MySQL 8.x and 9.x still support the REGEXP operator. But MySQL 8.0 switched the regex engine to the International Components for Unicode (ICU). The ICU regex flavor is a modern, feature-rich regular expression flavor, with particularly strong support for Unicode. MySQL comes bundled with ICU, but on platforms other than Windows it can also use the ICU library provided by the operating system. RegexBuddy supports ICU 55 and later. ICU 55 was released in 2014 and MySQL 8.0 in 2016. That means RegexBuddy should support all combinations of MySQL and ICU that you may come across. The SELECT ICU_VERSION() MySQL statement tells you the version of ICU it is using.

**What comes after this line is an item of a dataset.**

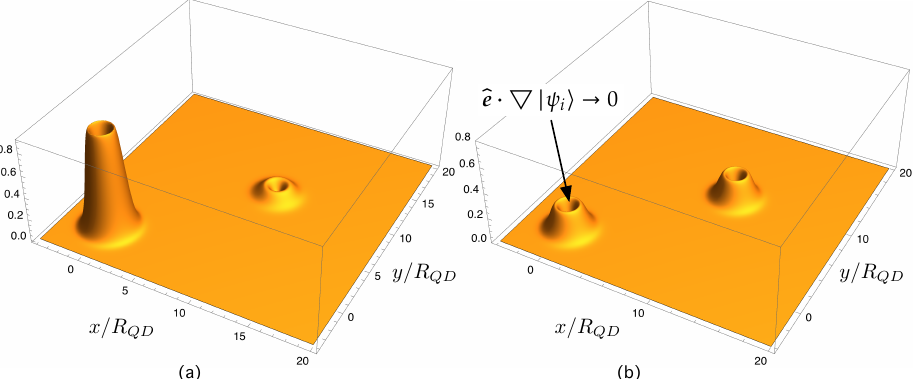
Figure 7. Gradient of electron wave function, (cid:98) e approaching the dot center.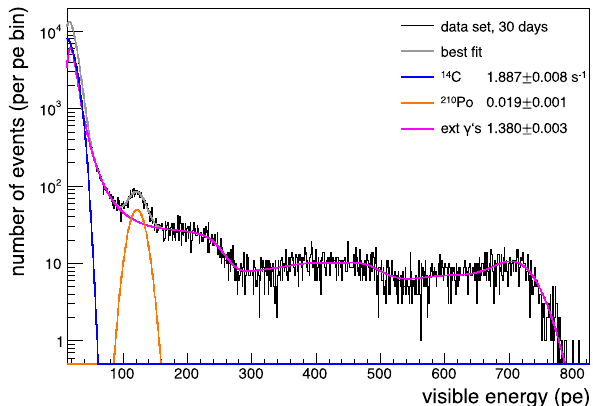
Fig. 21 Sample photoelectron (p.e.) spectrum for OSIRIS, applying a fiducial volume cut to the innermost cylindrical volume of 1m height and diameter for internal signals. The spectral contributions of 14 C and 210 Po emerge above the otherwise dominant external γ background level. Corresponding rates can therefore be extracted via a spectral fit at %-level precision. In this plot, we assume a 14 C abundance of 10 − 18 . 210 Po is set to the minimum requirement defined for JUNO solar neu- trino analysis, i.e. 80 decay per day and ton. The external background level has been determined by simulation (Sect.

MySQL 8.0 also added 4 new regular expression functions: REGEXP_LIKE, REGEXP_SUBSTR, REGEXP_REPLACE, and REGEXP_INSTR. These significantly expand the usefulness of regular expressions with MySQL database queries. REGEXP_REPLACE() uses the same syntax for replacement strings as ICU, which RegexBuddy also fully supports.

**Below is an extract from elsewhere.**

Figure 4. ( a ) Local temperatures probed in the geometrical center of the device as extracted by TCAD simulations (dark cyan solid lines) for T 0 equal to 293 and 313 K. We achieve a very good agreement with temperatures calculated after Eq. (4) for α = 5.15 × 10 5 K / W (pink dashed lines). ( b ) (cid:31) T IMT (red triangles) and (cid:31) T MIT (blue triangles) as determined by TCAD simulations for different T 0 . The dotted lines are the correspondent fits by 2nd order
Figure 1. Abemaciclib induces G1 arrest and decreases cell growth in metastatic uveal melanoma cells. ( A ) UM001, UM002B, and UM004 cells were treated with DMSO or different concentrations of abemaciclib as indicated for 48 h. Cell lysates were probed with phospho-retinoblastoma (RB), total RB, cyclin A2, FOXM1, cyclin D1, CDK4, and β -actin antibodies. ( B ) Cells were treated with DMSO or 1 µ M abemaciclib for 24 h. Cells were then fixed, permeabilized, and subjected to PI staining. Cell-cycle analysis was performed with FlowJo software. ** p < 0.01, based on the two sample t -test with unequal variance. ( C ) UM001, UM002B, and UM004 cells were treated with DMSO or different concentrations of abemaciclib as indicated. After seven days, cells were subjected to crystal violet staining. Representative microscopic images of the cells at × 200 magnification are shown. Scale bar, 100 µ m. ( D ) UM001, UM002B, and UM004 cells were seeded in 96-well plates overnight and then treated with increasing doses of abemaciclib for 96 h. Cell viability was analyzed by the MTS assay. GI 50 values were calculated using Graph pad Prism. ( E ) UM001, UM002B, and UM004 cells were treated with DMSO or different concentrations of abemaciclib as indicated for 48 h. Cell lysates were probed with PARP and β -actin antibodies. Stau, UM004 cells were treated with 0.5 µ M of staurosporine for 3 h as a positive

First, use RegexBuddy to define a regex or retrieve a regexp saved in a RegexBuddy library. Rely on RegexBuddy’s clear regex analysis, which is constantly updated as you build the pattern, rather than dealing with the cryptic regex syntax on your own. Detailed help on that syntax is always only a click away.

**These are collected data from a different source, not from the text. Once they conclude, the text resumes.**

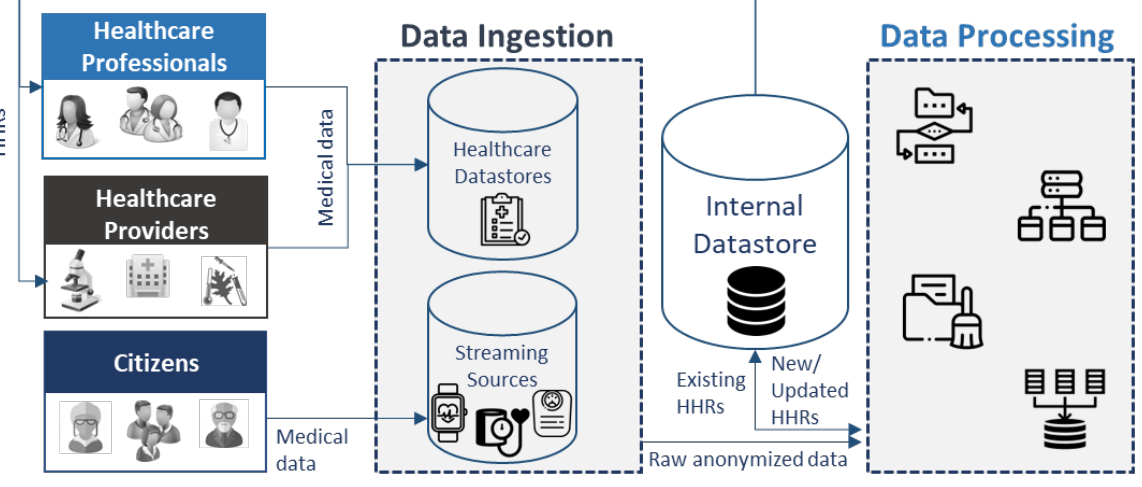
Figure 3. Involved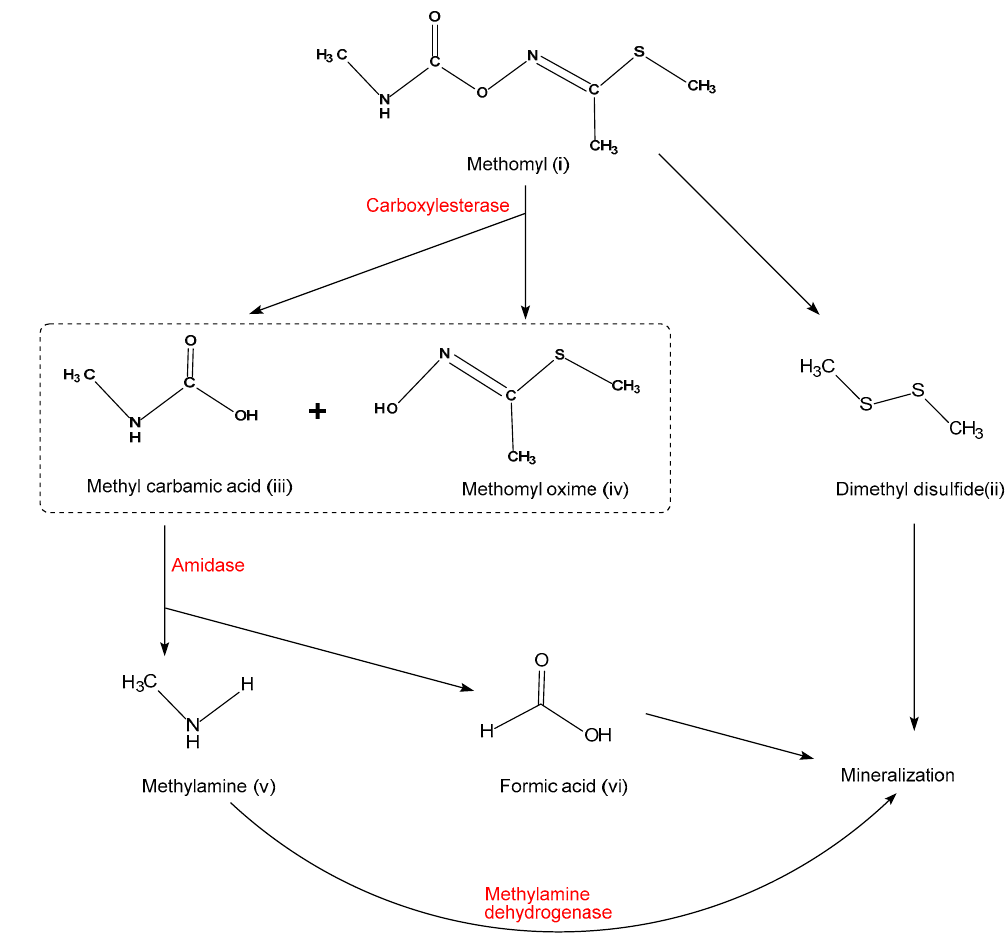
Figure 4. Proposed microbial degradation pathways of methomyl, adapted from [28,29,83].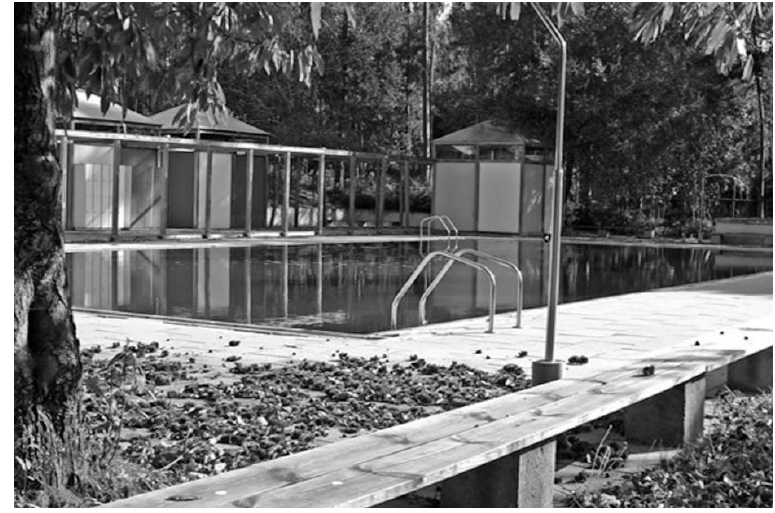
Figure 3. Area of Leisure and Swimming Pools in Cesuras (A Coruña, 1997), by Myriam Goluboff Scheps. Photo credit: mccl arquitectos.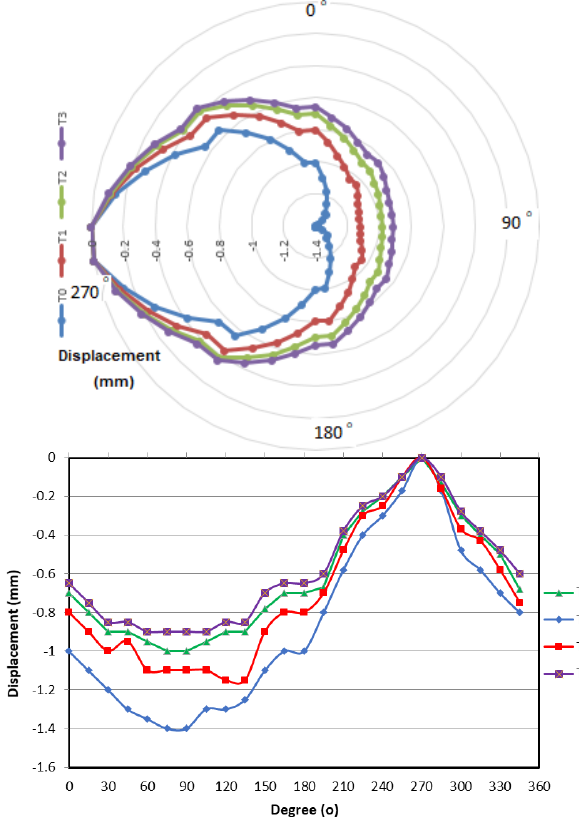
Figure 18: Horizontal displacement on the tunnel lining in different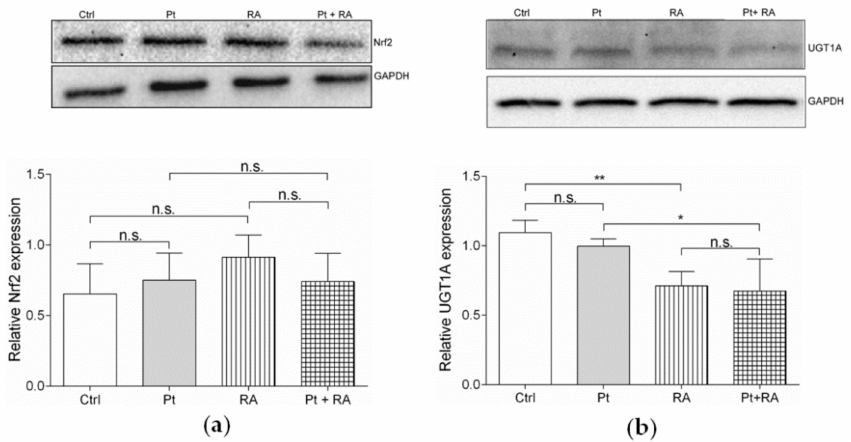
Figure 8. Representative Western blots and the corresponding densitometric quantification (mean ± SEM, n = 3) of ( a ) the relative Nrf2 expression and ( b ) the relative UGT1A expression in the transfected untreated SKOV-3 cells (Ctrl), after exposure to 15 µ M cisplatin (Pt), to 20 µ M retinoic acid (RA) and after co-incubation with 20 µ M retinoic acid and 15 µ M cisplatin (Pt + RA) for 24 h are shown. GAPDH was used as a loading control. * p < 0.05, ** p < 0.01, n.s. = not significant.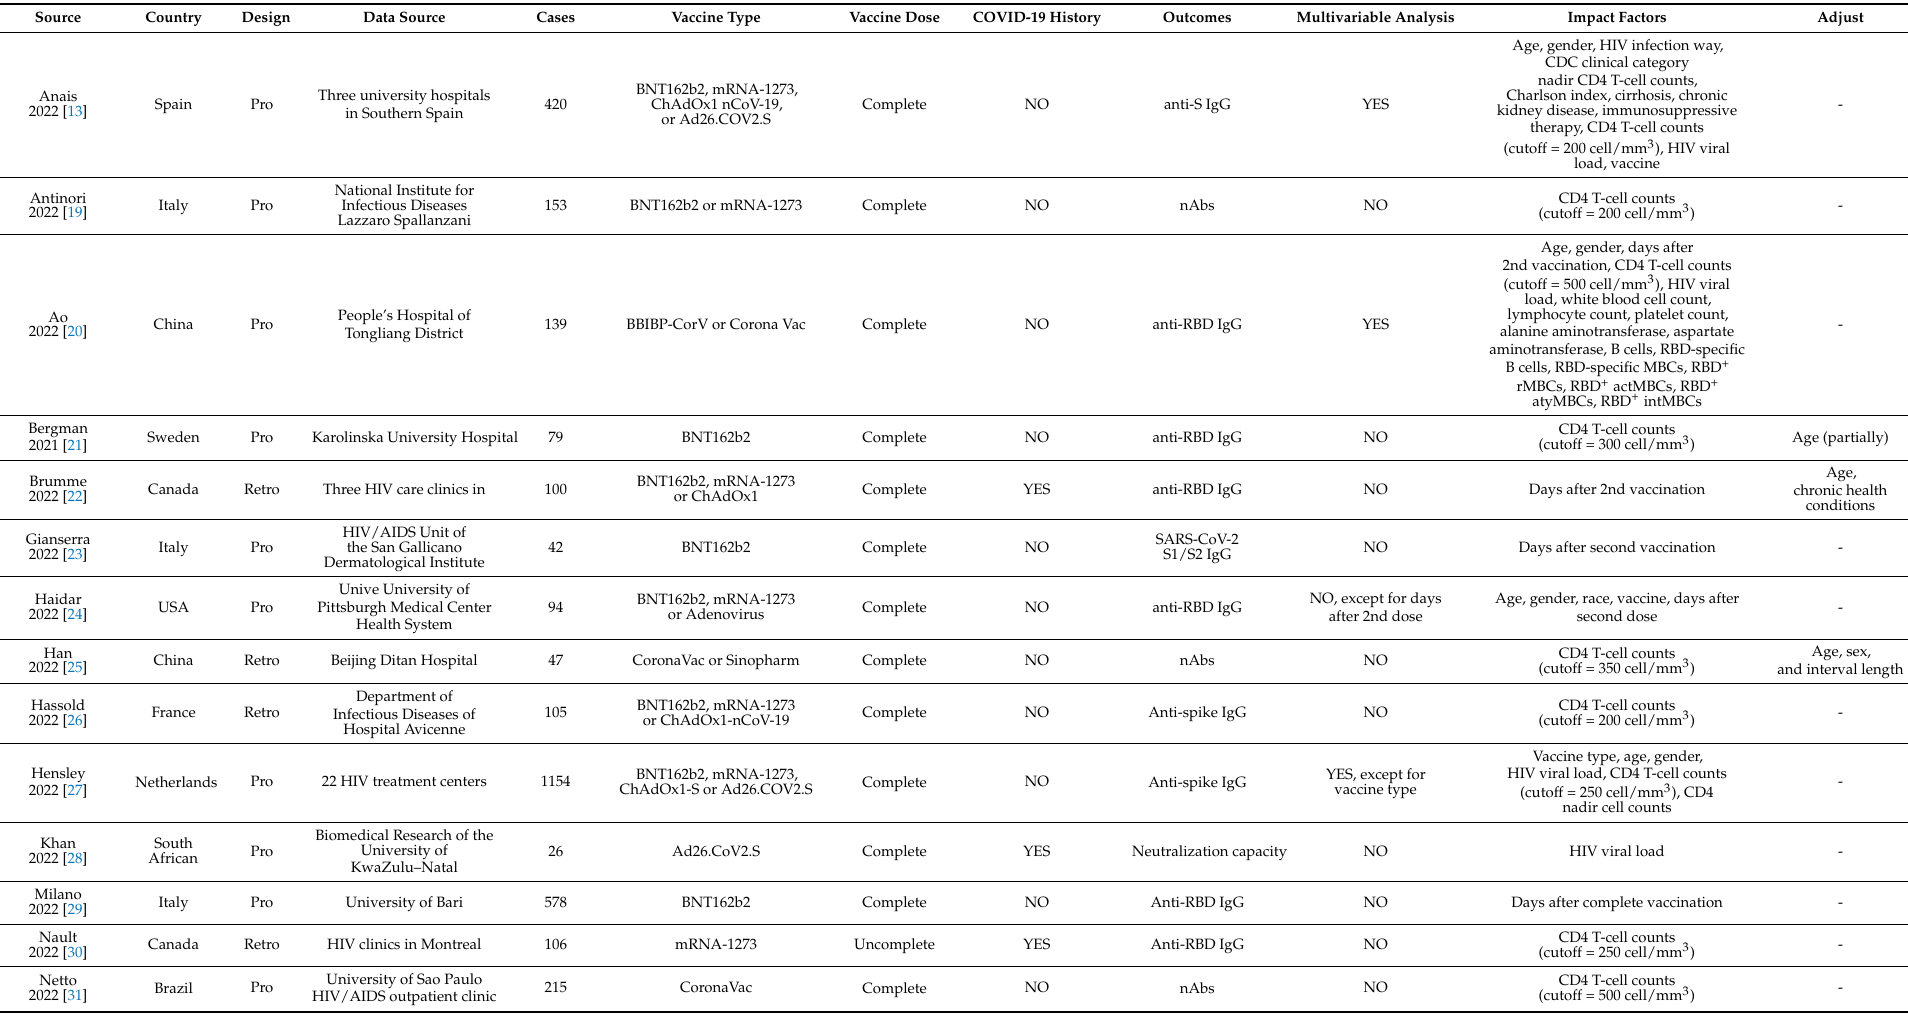
Table 1. Characteristics of included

If you're migrating from MySQL 5.x to 8.x or 9.x, or if you're upgrading from one version of ICU to another, then you need to make sure your regular expressions will still work the way you intended with the new version of ICU. With RegexBuddy, you can easily compare your regular expressions between POSIX ERE and any version or versions of ICU you're working with. You can even convert regular expressions from POSIX ERE to ICU, between any two versions of ICU, or even between any two regex flavors that RegexBuddy supports. If you were using regexes on the client side with MySQL 5.x that you could now add to your database statements with MySQL 8 or 9’s new REGEXP functions then you can compare and convert your regexes between your client side regex flavor and ICU just as easily.
If you created a new regular expression, test and debug it in RegexBuddy before using it in your MySQL queries. Test each regex in RegexBuddy’s safe sandbox without risking precious data. Quickly apply the regex to a wide variety of input and sample data, without having to produce that input through your database.
Finally, let RegexBuddy generate a source code snippet that you can copy and paste directly into whichever database application you use. Just choose what you want to use the regex for, and a fully functional database query is ready. You can change the names of tables and columns to suit your naming style or the current situation, which RegexBuddy automatically remembers.
Don’t bother trying to remember MySQL’s specific regexp syntax or the many arguments that MySQL’s REGEXP functions accept. And don’t worry about properly escaping backslashes and other characters. Just tell RegexBuddy what you want to do, and you will get the proper MySQL code straight away.